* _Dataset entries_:
>>>

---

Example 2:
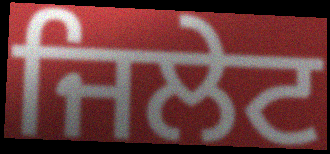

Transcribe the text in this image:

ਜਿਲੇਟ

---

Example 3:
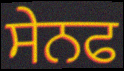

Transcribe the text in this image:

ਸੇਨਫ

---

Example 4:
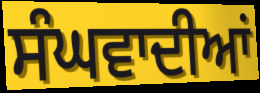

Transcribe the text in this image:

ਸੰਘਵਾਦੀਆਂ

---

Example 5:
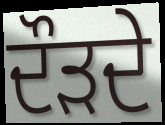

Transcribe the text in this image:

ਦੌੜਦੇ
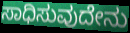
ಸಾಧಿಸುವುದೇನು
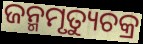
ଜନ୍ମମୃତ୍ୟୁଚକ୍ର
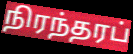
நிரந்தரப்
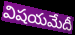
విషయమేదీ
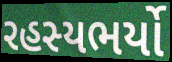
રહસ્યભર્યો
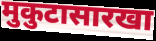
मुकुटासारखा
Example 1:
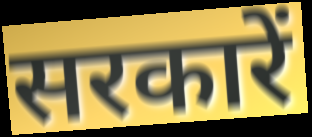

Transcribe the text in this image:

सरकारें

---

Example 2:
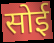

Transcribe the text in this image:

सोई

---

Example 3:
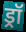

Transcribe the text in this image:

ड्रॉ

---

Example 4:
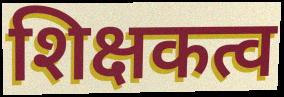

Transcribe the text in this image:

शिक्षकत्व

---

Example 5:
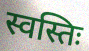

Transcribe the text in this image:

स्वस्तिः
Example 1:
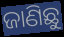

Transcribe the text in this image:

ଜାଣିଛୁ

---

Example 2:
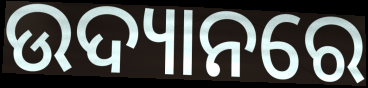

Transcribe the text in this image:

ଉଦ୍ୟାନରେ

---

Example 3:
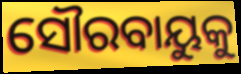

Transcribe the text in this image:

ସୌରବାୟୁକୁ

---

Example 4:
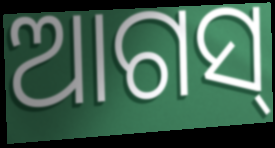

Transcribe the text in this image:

<<<

* _WHAT IS REQUIRED_: Give every line of the listing above as a numbered list, skipping the blank lines and leaving the pictures out.

* _COMPLETE OUTPUT_:
1. ---
2. Example 2:
3. Transcribe the text in this image:
4. ਜਿਲੇਟ
5. ---
6. Example 3:
7. Transcribe the text in this image:
8. ਸੇਨਫ
9. ---
10. Example 4:
11. Transcribe the text in this image:
12. ਸੰਘਵਾਦੀਆਂ
13. ---
14. Example 5:
15. Transcribe the text in this image:
16. ਦੌੜਦੇ
17. ಸಾಧಿಸುವುದೇನು
18. ଜନ୍ମମୃତ୍ୟୁଚକ୍ର
19. நிரந்தரப்
20. విషయమేదీ
21. રહસ્યભર્યો
22. मुकुटासारखा
23. Example 1:
24. Transcribe the text in this image:
25. सरकारें
26. ---
27. Example 2:
28. Transcribe the text in this image:
29. सोई
30. ---
31. Example 3:
32. Transcribe the text in this image:
33. ड्रॉ
34. ---
35. Example 4:
36. Transcribe the text in this image:
37. शिक्षकत्व
38. ---
39. Example 5:
40. Transcribe the text in this image:
41. स्वस्तिः
42. Example 1:
43. Transcribe the text in this image:
44. ଜାଣିଛୁ
45. ---
46. Example 2:
47. Transcribe the text in this image:
48. ଉଦ୍ୟାନରେ
49. ---
50. Example 3:
51. Transcribe the text in this image:
52. ସୌରବାୟୁକୁ
53. ---
54. Example 4:
55. Transcribe the text in this image:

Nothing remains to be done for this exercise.